The Salvadorean Ministry of Defense has said that “after having searched the institutional archives it has been established that no documents or registries of any kind related to the alleged operation have been found.”
The court responded that if the military continues to refuse, it would ask Salvadorean President Salvador Sanchez Ceren to exert pressure on it to open the archives. It also asked the prosecutor’s office to investigate the sisters’ disappearance.
Eduardo Garcia, executive director of Pro-Busqueda, a group dedicated to the war’s missing minors, said the operation’s existence has been confirmed by the Inter-American Commission on Human Rights.
“To think of reconciliation in the country it isn’t enough to say that the wounds are healed,” Garcia said. “The wounds are merely suppressed. There are living people who are being denied freedom.”
The truth commission found that during the 1980 to 1992 war, government forces tried to isolate guerrillas and their supporters, cutting off access to food and medicine. When soldiers moved against communities and guerrillas fled, women, the elderly and children often fell behind.

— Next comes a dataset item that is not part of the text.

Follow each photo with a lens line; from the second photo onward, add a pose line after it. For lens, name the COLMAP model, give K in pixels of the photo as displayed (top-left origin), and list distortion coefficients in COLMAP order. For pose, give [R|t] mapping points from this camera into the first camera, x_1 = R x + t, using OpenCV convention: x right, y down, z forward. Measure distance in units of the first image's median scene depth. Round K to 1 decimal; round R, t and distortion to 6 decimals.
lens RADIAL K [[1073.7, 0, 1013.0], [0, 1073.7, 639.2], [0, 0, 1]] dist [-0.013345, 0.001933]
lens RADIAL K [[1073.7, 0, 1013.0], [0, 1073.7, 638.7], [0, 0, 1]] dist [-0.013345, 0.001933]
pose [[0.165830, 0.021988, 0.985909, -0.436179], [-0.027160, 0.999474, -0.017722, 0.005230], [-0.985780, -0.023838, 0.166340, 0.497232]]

Fighters would return to look for their families, but often could not find them. Relatives and activists say children were sometimes taken by soldiers.

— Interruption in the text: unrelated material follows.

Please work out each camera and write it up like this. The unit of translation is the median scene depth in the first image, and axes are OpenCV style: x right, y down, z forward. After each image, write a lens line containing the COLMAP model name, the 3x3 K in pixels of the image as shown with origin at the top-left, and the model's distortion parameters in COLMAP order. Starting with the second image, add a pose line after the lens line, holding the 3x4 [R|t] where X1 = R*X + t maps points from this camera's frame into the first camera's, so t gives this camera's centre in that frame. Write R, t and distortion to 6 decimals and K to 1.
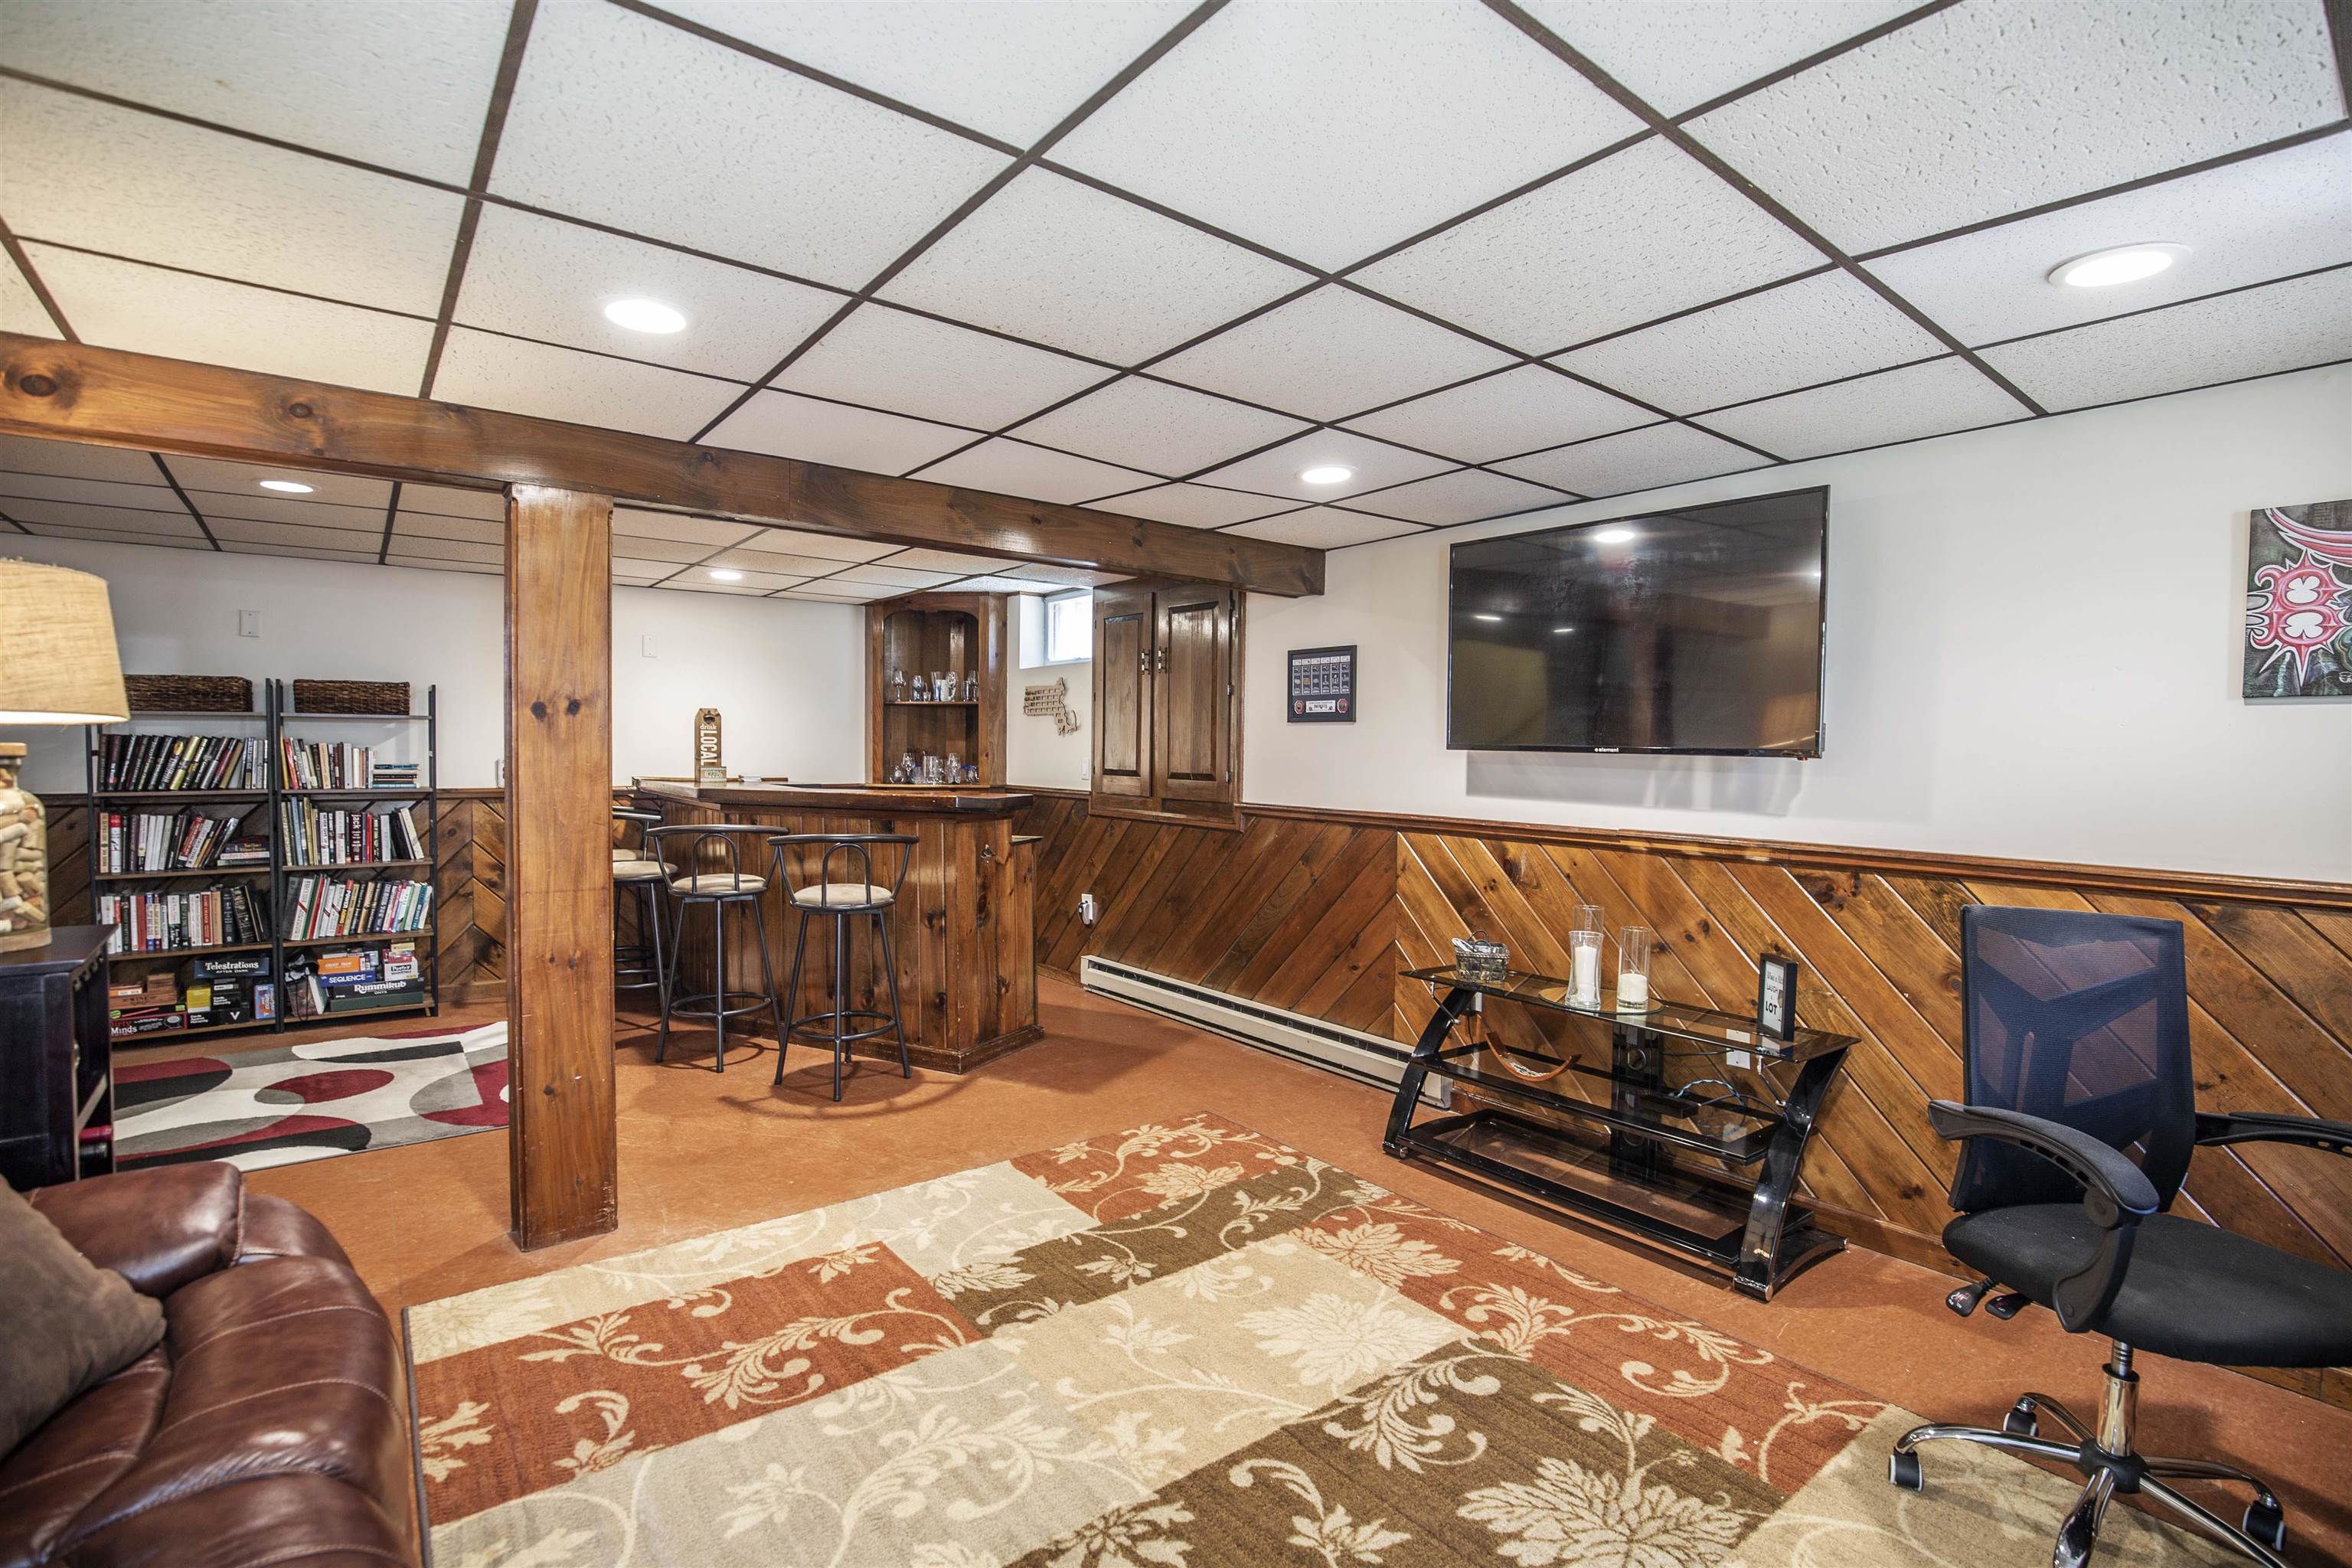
lens RADIAL K [[1088.1, 0, 1183.1], [0, 1088.1, 778.6], [0, 0, 1]] dist [-0.035294, 0.006899]
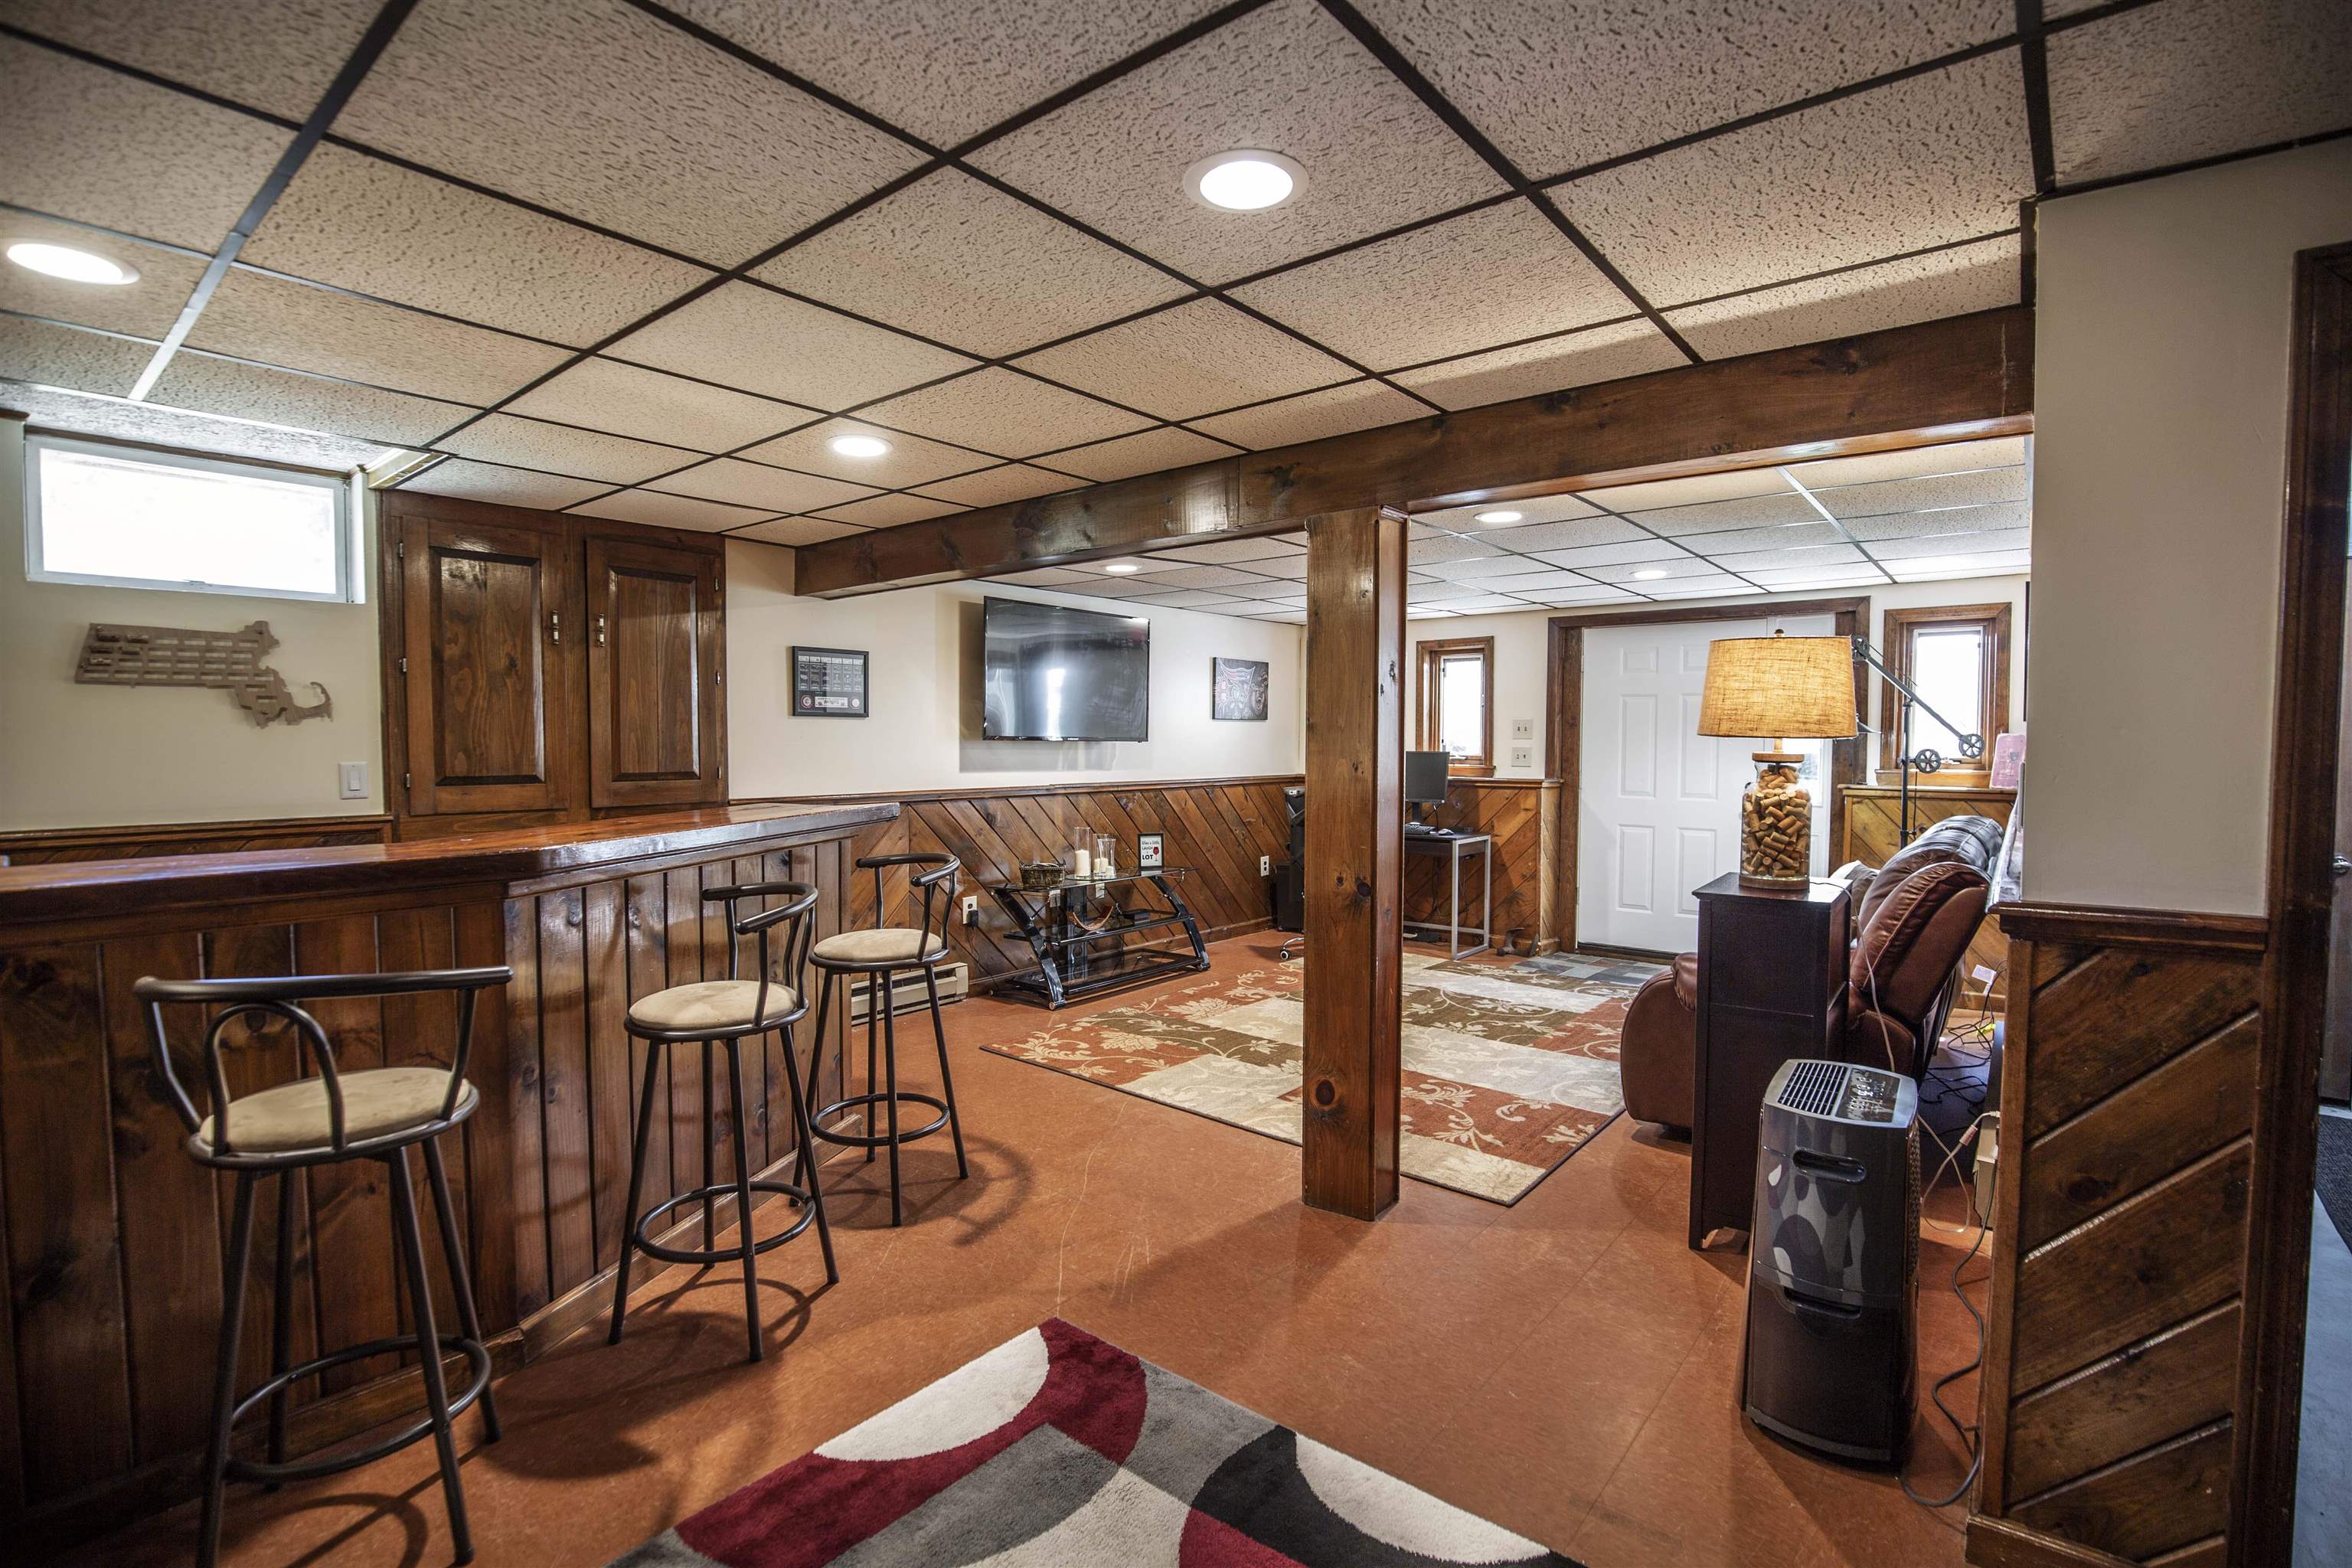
lens RADIAL K [[1088.1, 0, 1181.3], [0, 1088.1, 784.8], [0, 0, 1]] dist [-0.035294, 0.006899]
pose [[-0.216124, -0.055328, 0.974797, -1.336239], [0.027317, 0.997660, 0.062682, -0.055792], [-0.975984, 0.040175, -0.214106, 1.172839]]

“We fled with a bunch of families when we were detected by the elite battalions. The army bombed us, shot at us and deployed troops,” said Jose Lainez Ayala, a 61-year-old also from San Vicente.
When the fighting was over, Lainez Ayala said, he returned to find the dead body of his eight-year-old daughter, but there was no sign of his six-year-old.
“We couldn’t find her because the army took her,” he said.
In its ruling supporting Rivas’ call for an investigation into the fate of her daughters, the court said there was sufficient information to conclude “they were involuntarily disappeared at the hands of soldiers.”
Pro-Busqueda said its own investigations indicate that soldiers took children and adopted them as their own, though it is not clear how many.
“In some cases they were cared for and in others they were used as servants,” Garcia said.
In other cases, he said, they were turned over to other families or the Red Cross and ended up in orphanages. The practices echo what occurred during the “dirty war” in Argentina, where relatives spent decades searching for missing children.
In 2013, The Associated Press interviewed Gregoria Herminia Contreras, who was separated from her parents when she was four. She was adopted by a soldier who registered her with his own last name.
At that time, the Inter-American Commission on Human Rights declared that Contreras’ disappearance and those of her two siblings and three other minors were perpetrated by armed forces members between 1981 and 1983. The government accepted responsibility and apologized.
Pro-Busqueda believes even more cases could come to light if the military opens its archives. Since 1994, it has documented 881 reports from families of disappeared children and 200 more of children who were adopted abroad and are looking for their families.